§ **WORK TO BE COMPLETED**:
Transcribe, verbatim, every line from the start of the entries through the line that contains "tahap kerosakan yang dia"; include both boundary lines and omit all others.

(Saved entries)
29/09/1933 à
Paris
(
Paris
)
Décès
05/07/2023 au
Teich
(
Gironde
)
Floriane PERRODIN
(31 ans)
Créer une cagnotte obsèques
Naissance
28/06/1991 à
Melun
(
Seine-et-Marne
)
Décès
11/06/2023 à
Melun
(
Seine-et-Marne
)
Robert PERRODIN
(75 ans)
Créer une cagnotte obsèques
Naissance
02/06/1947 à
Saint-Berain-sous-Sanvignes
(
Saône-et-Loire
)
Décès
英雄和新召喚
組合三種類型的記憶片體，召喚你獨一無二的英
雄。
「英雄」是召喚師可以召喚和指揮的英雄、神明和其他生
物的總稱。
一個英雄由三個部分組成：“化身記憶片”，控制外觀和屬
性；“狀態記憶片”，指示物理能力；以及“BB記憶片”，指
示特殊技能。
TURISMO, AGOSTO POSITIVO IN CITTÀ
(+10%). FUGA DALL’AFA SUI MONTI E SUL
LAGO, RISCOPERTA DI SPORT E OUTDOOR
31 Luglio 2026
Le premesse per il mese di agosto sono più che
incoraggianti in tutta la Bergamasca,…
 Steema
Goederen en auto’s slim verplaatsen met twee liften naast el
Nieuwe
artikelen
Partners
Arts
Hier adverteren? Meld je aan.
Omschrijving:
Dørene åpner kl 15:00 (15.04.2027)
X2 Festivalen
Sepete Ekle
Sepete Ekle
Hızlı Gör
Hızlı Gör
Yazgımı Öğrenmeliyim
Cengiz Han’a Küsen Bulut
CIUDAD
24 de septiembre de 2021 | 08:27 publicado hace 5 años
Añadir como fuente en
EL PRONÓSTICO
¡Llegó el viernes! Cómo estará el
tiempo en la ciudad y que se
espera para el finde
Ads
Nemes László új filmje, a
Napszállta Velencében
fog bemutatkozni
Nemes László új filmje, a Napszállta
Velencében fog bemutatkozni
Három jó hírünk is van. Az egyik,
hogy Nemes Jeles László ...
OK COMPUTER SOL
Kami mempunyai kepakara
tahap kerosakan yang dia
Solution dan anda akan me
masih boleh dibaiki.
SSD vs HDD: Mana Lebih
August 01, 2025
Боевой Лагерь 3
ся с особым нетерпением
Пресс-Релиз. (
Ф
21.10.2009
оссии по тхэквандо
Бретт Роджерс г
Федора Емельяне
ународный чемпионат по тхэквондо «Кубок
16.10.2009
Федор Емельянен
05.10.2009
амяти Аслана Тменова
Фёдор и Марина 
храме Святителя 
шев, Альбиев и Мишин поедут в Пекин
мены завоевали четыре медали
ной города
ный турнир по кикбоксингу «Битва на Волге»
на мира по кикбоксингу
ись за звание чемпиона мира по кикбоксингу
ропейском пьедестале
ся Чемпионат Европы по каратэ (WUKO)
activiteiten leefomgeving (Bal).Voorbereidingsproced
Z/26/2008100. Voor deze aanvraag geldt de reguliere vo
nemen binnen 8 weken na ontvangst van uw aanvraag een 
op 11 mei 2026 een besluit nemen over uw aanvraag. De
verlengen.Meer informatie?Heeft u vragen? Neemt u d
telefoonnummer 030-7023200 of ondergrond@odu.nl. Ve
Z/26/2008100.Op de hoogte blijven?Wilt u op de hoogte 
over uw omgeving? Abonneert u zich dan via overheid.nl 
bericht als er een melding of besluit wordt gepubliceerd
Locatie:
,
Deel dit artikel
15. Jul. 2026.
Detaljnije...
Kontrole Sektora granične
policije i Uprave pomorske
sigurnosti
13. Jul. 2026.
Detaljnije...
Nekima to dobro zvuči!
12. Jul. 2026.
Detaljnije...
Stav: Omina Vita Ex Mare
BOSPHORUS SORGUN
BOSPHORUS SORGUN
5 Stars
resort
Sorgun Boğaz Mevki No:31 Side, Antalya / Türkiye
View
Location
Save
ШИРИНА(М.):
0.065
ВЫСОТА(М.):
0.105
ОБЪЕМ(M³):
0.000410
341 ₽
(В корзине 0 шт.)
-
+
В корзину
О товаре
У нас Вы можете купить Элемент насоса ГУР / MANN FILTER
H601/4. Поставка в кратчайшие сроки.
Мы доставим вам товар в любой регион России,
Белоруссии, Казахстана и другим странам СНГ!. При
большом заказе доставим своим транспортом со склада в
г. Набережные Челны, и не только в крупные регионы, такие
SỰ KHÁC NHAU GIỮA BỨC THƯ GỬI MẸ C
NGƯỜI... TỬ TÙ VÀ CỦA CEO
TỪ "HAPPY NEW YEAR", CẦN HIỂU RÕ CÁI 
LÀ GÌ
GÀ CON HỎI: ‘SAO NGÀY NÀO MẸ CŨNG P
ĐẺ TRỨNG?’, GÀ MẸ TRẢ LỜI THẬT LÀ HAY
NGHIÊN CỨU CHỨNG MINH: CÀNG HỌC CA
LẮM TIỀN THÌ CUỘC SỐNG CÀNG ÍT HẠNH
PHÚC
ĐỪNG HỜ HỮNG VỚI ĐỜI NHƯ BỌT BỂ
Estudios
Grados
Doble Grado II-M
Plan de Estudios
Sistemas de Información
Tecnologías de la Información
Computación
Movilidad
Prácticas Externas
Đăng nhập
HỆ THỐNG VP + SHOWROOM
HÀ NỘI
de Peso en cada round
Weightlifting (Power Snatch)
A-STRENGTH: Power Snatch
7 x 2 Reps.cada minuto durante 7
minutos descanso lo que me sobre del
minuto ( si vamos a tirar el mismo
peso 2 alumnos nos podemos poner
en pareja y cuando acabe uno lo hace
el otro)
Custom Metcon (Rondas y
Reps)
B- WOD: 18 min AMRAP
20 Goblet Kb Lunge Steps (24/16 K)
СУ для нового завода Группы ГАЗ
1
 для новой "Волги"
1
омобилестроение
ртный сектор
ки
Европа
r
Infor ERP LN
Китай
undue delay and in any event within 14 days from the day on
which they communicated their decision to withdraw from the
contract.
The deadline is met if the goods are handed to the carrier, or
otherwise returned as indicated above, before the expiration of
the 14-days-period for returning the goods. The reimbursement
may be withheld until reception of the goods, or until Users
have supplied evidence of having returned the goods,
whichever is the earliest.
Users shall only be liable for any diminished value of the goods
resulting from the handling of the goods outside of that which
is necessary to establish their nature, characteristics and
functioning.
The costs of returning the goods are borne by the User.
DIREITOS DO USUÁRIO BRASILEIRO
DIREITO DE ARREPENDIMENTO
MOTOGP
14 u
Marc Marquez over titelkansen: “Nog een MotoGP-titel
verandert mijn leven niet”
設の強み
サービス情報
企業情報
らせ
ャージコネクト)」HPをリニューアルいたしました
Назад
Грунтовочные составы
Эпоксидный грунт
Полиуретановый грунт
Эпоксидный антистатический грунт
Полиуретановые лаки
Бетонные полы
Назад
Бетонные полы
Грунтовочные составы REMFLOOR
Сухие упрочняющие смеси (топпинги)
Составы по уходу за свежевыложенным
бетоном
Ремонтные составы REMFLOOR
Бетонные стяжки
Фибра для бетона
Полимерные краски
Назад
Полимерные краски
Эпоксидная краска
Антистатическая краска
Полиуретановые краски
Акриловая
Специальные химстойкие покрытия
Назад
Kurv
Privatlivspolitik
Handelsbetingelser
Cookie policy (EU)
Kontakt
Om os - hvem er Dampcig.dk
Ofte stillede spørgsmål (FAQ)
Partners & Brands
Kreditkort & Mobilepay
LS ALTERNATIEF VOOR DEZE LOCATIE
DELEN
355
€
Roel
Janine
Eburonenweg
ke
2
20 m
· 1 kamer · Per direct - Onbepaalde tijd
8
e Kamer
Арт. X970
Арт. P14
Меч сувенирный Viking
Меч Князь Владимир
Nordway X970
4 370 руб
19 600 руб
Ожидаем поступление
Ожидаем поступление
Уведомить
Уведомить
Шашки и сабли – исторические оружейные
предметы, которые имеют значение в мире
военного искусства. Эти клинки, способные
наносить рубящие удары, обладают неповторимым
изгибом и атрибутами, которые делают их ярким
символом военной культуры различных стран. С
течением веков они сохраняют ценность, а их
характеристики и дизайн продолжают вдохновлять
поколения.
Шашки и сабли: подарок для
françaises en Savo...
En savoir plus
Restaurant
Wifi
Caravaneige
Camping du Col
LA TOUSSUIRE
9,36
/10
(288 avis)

§ **RESPONSE TO THE TASK**:
29/09/1933 à
Paris
(
Paris
)
Décès
05/07/2023 au
Teich
(
Gironde
)
Floriane PERRODIN
(31 ans)
Créer une cagnotte obsèques
Naissance
28/06/1991 à
Melun
(
Seine-et-Marne
)
Décès
11/06/2023 à
Melun
(
Seine-et-Marne
)
Robert PERRODIN
(75 ans)
Créer une cagnotte obsèques
Naissance
02/06/1947 à
Saint-Berain-sous-Sanvignes
(
Saône-et-Loire
)
Décès
英雄和新召喚
組合三種類型的記憶片體，召喚你獨一無二的英
雄。
「英雄」是召喚師可以召喚和指揮的英雄、神明和其他生
物的總稱。
一個英雄由三個部分組成：“化身記憶片”，控制外觀和屬
性；“狀態記憶片”，指示物理能力；以及“BB記憶片”，指
示特殊技能。
TURISMO, AGOSTO POSITIVO IN CITTÀ
(+10%). FUGA DALL’AFA SUI MONTI E SUL
LAGO, RISCOPERTA DI SPORT E OUTDOOR
31 Luglio 2026
Le premesse per il mese di agosto sono più che
incoraggianti in tutta la Bergamasca,…
 Steema
Goederen en auto’s slim verplaatsen met twee liften naast el
Nieuwe
artikelen
Partners
Arts
Hier adverteren? Meld je aan.
Omschrijving:
Dørene åpner kl 15:00 (15.04.2027)
X2 Festivalen
Sepete Ekle
Sepete Ekle
Hızlı Gör
Hızlı Gör
Yazgımı Öğrenmeliyim
Cengiz Han’a Küsen Bulut
CIUDAD
24 de septiembre de 2021 | 08:27 publicado hace 5 años
Añadir como fuente en
EL PRONÓSTICO
¡Llegó el viernes! Cómo estará el
tiempo en la ciudad y que se
espera para el finde
Ads
Nemes László új filmje, a
Napszállta Velencében
fog bemutatkozni
Nemes László új filmje, a Napszállta
Velencében fog bemutatkozni
Három jó hírünk is van. Az egyik,
hogy Nemes Jeles László ...
OK COMPUTER SOL
Kami mempunyai kepakara
tahap kerosakan yang dia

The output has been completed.